» **Work instruction**
Going through the data below, copy out each line where the word "curve" shows up.

» **Record set**

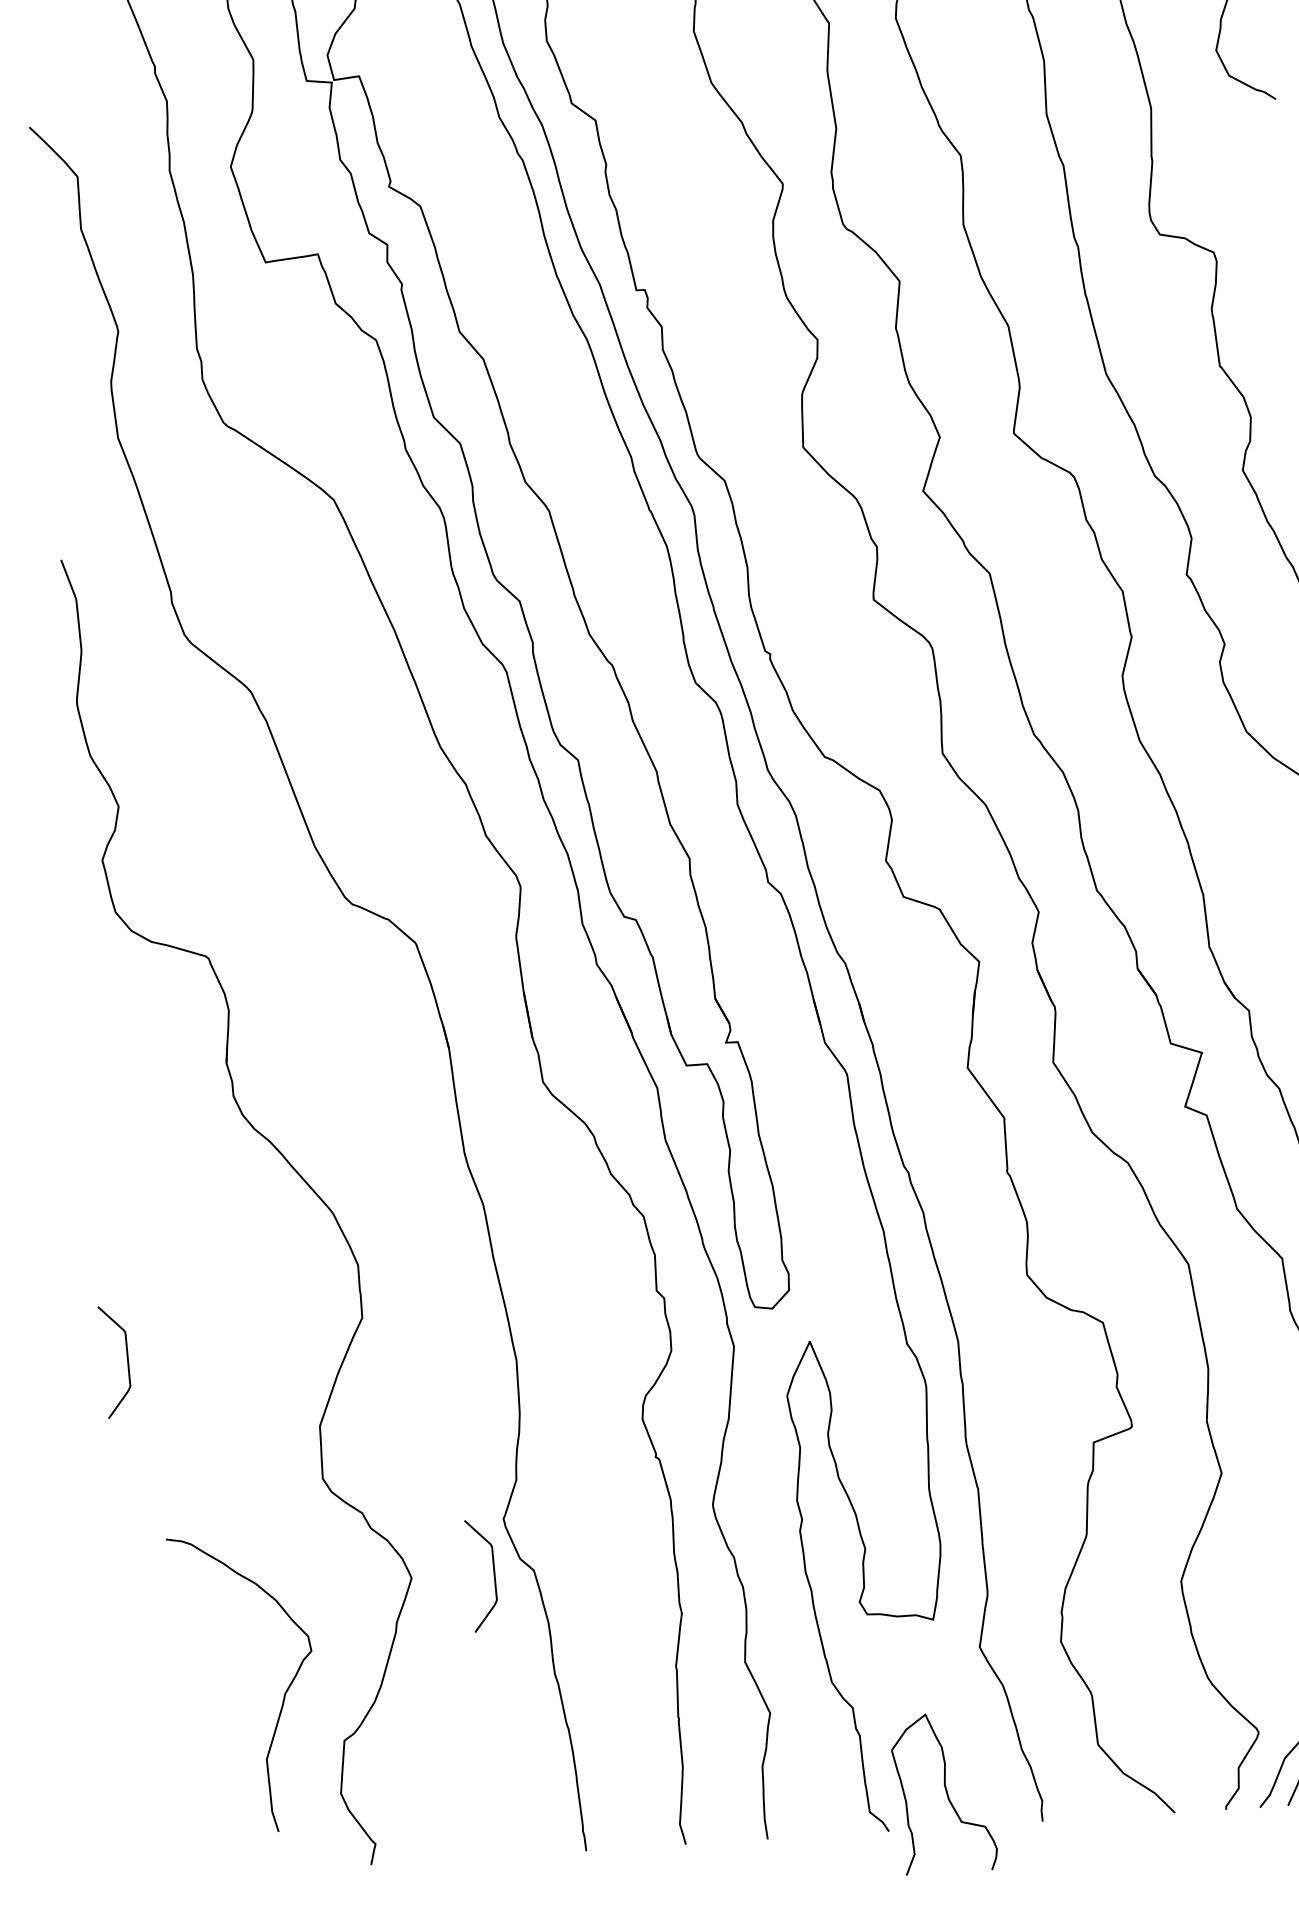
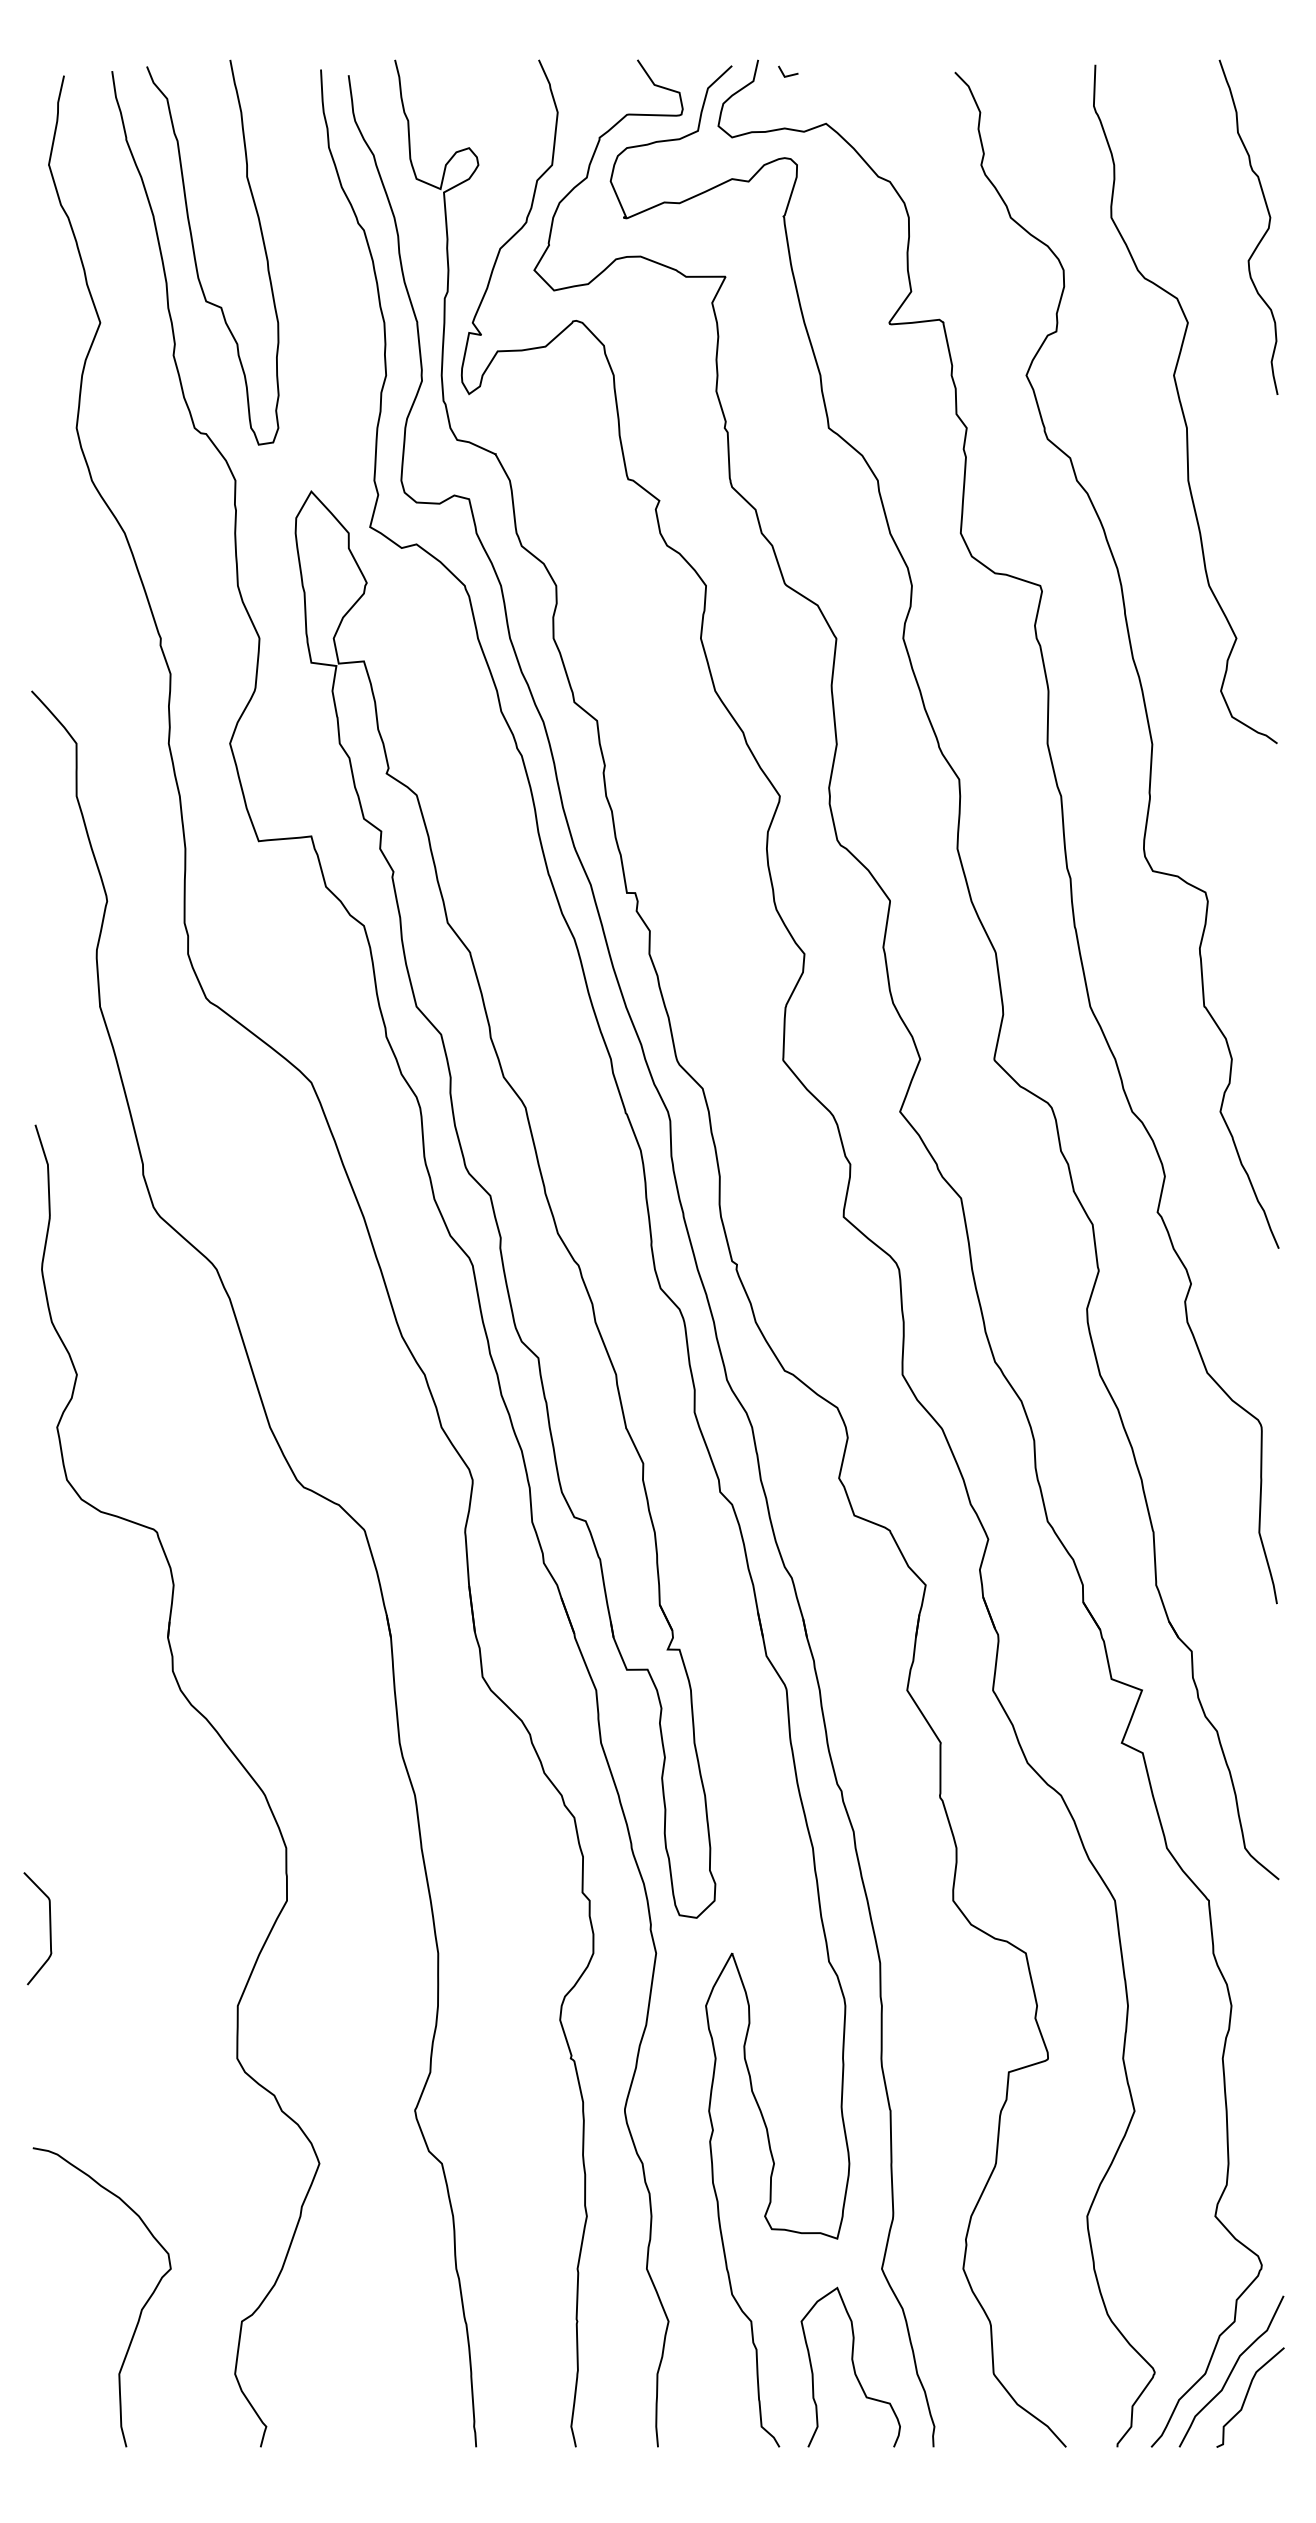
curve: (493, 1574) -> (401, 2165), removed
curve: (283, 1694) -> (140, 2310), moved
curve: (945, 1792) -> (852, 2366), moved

==

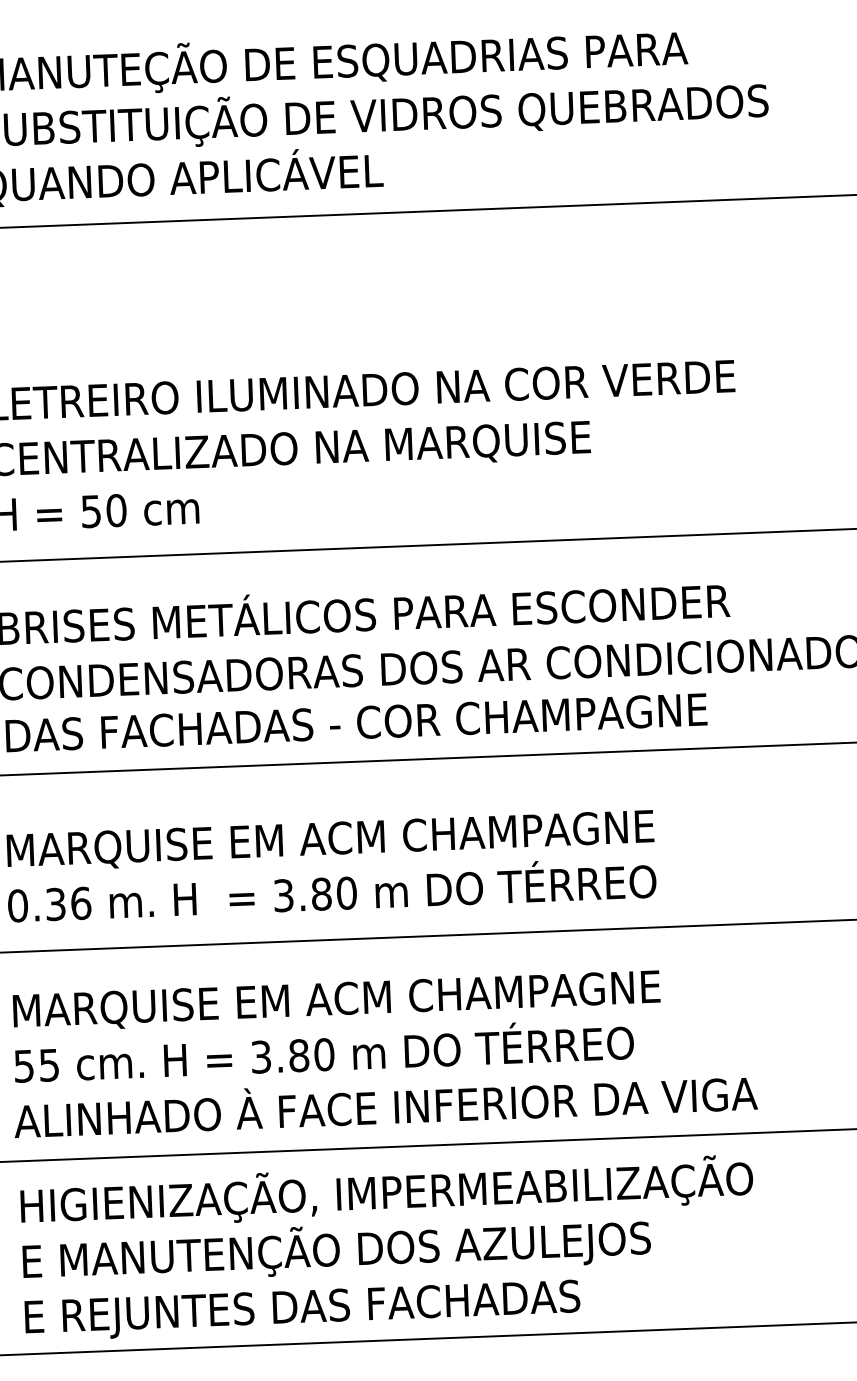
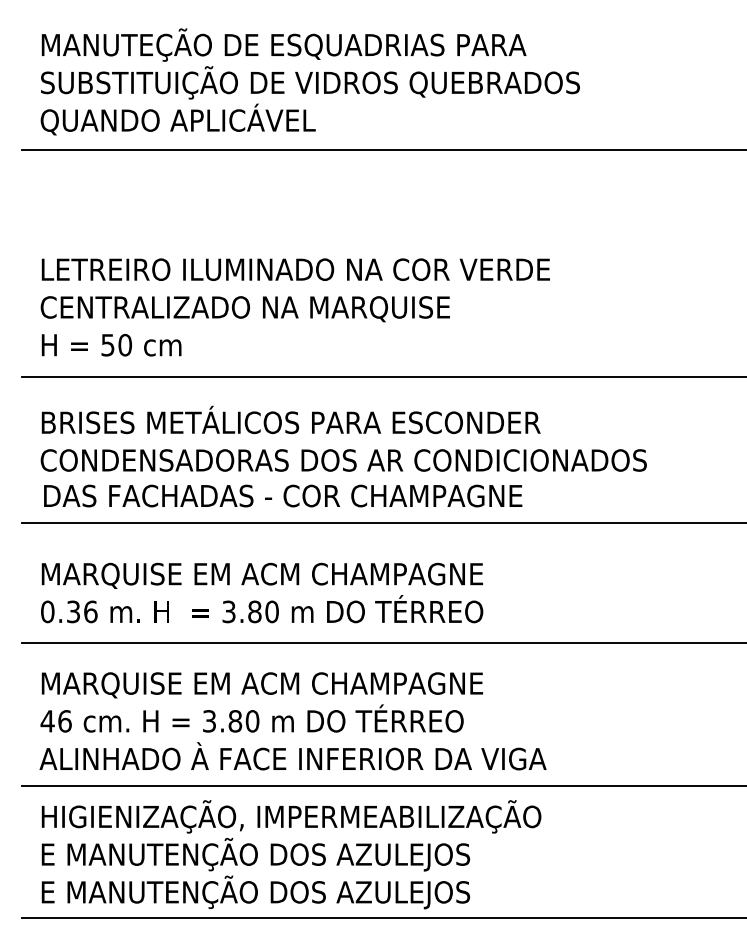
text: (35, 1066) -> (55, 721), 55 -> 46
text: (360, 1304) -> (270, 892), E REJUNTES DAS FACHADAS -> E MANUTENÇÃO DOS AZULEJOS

» **Your response**
curve: (493, 1574) -> (401, 2165), removed
curve: (283, 1694) -> (140, 2310), moved
curve: (945, 1792) -> (852, 2366), moved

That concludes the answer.